About this task> As you look over the data below, please find each line where the word "list" appears, then copy it.

■ ■ ■ ■ ■ ■ ■

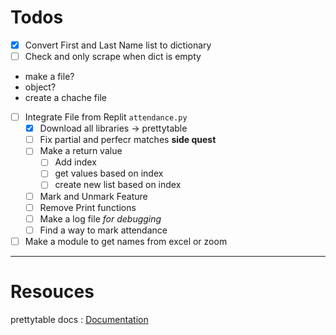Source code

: # Todos

- [X] Convert First and Last Name list to dictionary
- [ ] Check and only scrape when dict is empty

- make a file?
- object?
- create a chache file

- [ ] Integrate File from Replit `attendance.py`
  - [X] Download all libraries -> prettytable
  - [ ] Fix partial and perfecr matches **side quest**
  - [ ] Make a return value
    - [ ] Add index
    - [ ] get values based on index
    - [ ] create new list based on index
  - [ ] Mark and Unmark Feature
  - [ ] Remove Print functions
  - [ ] Make a log file _for debugging_
  - [ ] Find a way to mark attendance
- [ ] Make a module to get names from excel or zoom

---

# Resouces

prettytable docs : [Documentation](https://pypi.org/project/prettytable/)

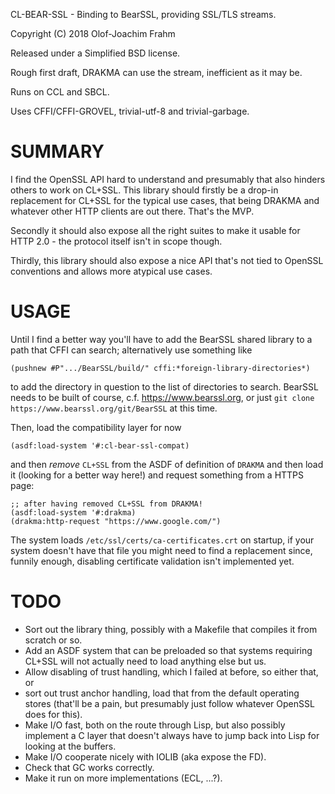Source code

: CL-BEAR-SSL - Binding to BearSSL, providing SSL/TLS streams.

Copyright (C) 2018 Olof-Joachim Frahm

Released under a Simplified BSD license.

Rough first draft, DRAKMA can use the stream, inefficient as it may be.

Runs on CCL and SBCL.

Uses CFFI/CFFI-GROVEL, trivial-utf-8 and trivial-garbage.

# SUMMARY

I find the OpenSSL API hard to understand and presumably that also
hinders others to work on CL+SSL.  This library should firstly be a
drop-in replacement for CL+SSL for the typical use cases, that being
DRAKMA and whatever other HTTP clients are out there.  That's the MVP.

Secondly it should also expose all the right suites to make it usable
for HTTP 2.0 - the protocol itself isn't in scope though.

Thirdly, this library should also expose a nice API that's not tied to
OpenSSL conventions and allows more atypical use cases.

# USAGE

Until I find a better way you'll have to add the BearSSL shared library
to a path that CFFI can search; alternatively use something like

    (pushnew #P".../BearSSL/build/" cffi:*foreign-library-directories*)

to add the directory in question to the list of directories to search.
BearSSL needs to be built of course, c.f. https://www.bearssl.org, or
just `git clone https://www.bearssl.org/git/BearSSL` at this time.

Then, load the compatibility layer for now

    (asdf:load-system '#:cl-bear-ssl-compat)

and then *remove* `CL+SSL` from the ASDF of definition of `DRAKMA` and
then load it (looking for a better way here!) and request something from
a HTTPS page:

    ;; after having removed CL+SSL from DRAKMA!
    (asdf:load-system '#:drakma)
    (drakma:http-request "https://www.google.com/")

The system loads `/etc/ssl/certs/ca-certificates.crt` on startup, if
your system doesn't have that file you might need to find a replacement
since, funnily enough, disabling certificate validation isn't
implemented yet.

# TODO

- Sort out the library thing, possibly with a Makefile that compiles it
  from scratch or so.
- Add an ASDF system that can be preloaded so that systems requiring
  CL+SSL will not actually need to load anything else but us.
- Allow disabling of trust handling, which I failed at before, so either
  that, or
- sort out trust anchor handling, load that from the default operating
  stores (that'll be a pain, but presumably just follow whatever OpenSSL
  does for this).
- Make I/O fast, both on the route through Lisp, but also possibly
  implement a C layer that doesn't always have to jump back into Lisp
  for looking at the buffers.
- Make I/O cooperate nicely with IOLIB (aka expose the FD).
- Check that GC works correctly.
- Make it run on more implementations (ECL, ...?).
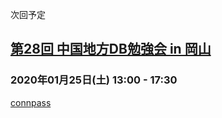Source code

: 次回予定

## [第28回 中国地方DB勉強会 in 岡山](evebts/event-028.html)

### 2020年01月25日(土)  13:00 - 17:30

[connpass](https://dbstudychugoku.connpass.com/event/158127/)
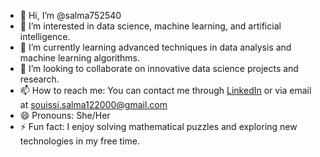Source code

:- 👋 Hi, I’m @salma752540
- 👀 I’m interested in data science, machine learning, and artificial intelligence.
- 🌱 I’m currently learning advanced techniques in data analysis and machine learning algorithms.
- 💞️ I’m looking to collaborate on innovative data science projects and research.
- 📫 How to reach me: You can contact me through [LinkedIn](https://www.linkedin.com/in/souissi-salma-852a07326/) or via email at souissi.salma122000@gmail.com
- 😄 Pronouns: She/Her
- ⚡ Fun fact: I enjoy solving mathematical puzzles and exploring new technologies in my free time.

<!---
salma752540/salma752540 is a ✨ special ✨ repository because its `README.md` (this file) appears on your GitHub profile.
You can click the Preview link to take a look at your changes.
--->
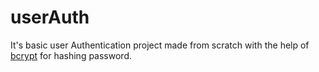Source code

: # userAuth
It's basic user Authentication project made from scratch with the help of [bcrypt](https://www.npmjs.com/package/bcrypt) for hashing password.

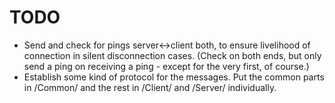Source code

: # TODO

- Send and check for pings server<->client both, to ensure livelihood of connection in silent disconnection cases. (Check on both ends, but only send a ping on receiving a ping - except for the very first, of course.)
- Establish some kind of protocol for the messages. Put the common parts in /Common/ and the rest in /Client/ and /Server/ individually.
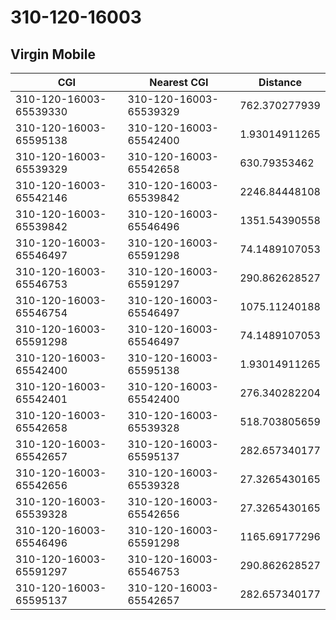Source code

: # 310-120-16003
## Virgin Mobile


| CGI | Nearest CGI | Distance |
|-----|-------------|----------|
| 310-120-16003-65539330 | 310-120-16003-65539329 | 762.370277939 |
| 310-120-16003-65595138 | 310-120-16003-65542400 | 1.93014911265 |
| 310-120-16003-65539329 | 310-120-16003-65542658 | 630.79353462 |
| 310-120-16003-65542146 | 310-120-16003-65539842 | 2246.84448108 |
| 310-120-16003-65539842 | 310-120-16003-65546496 | 1351.54390558 |
| 310-120-16003-65546497 | 310-120-16003-65591298 | 74.1489107053 |
| 310-120-16003-65546753 | 310-120-16003-65591297 | 290.862628527 |
| 310-120-16003-65546754 | 310-120-16003-65546497 | 1075.11240188 |
| 310-120-16003-65591298 | 310-120-16003-65546497 | 74.1489107053 |
| 310-120-16003-65542400 | 310-120-16003-65595138 | 1.93014911265 |
| 310-120-16003-65542401 | 310-120-16003-65542400 | 276.340282204 |
| 310-120-16003-65542658 | 310-120-16003-65539328 | 518.703805659 |
| 310-120-16003-65542657 | 310-120-16003-65595137 | 282.657340177 |
| 310-120-16003-65542656 | 310-120-16003-65539328 | 27.3265430165 |
| 310-120-16003-65539328 | 310-120-16003-65542656 | 27.3265430165 |
| 310-120-16003-65546496 | 310-120-16003-65591298 | 1165.69177296 |
| 310-120-16003-65591297 | 310-120-16003-65546753 | 290.862628527 |
| 310-120-16003-65595137 | 310-120-16003-65542657 | 282.657340177 |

■ ■ ■ ■ ■ ■ ■

The answer>
- [X] Convert First and Last Name list to dictionary
    - [ ] create new list based on index
to add the directory in question to the list of directories to search.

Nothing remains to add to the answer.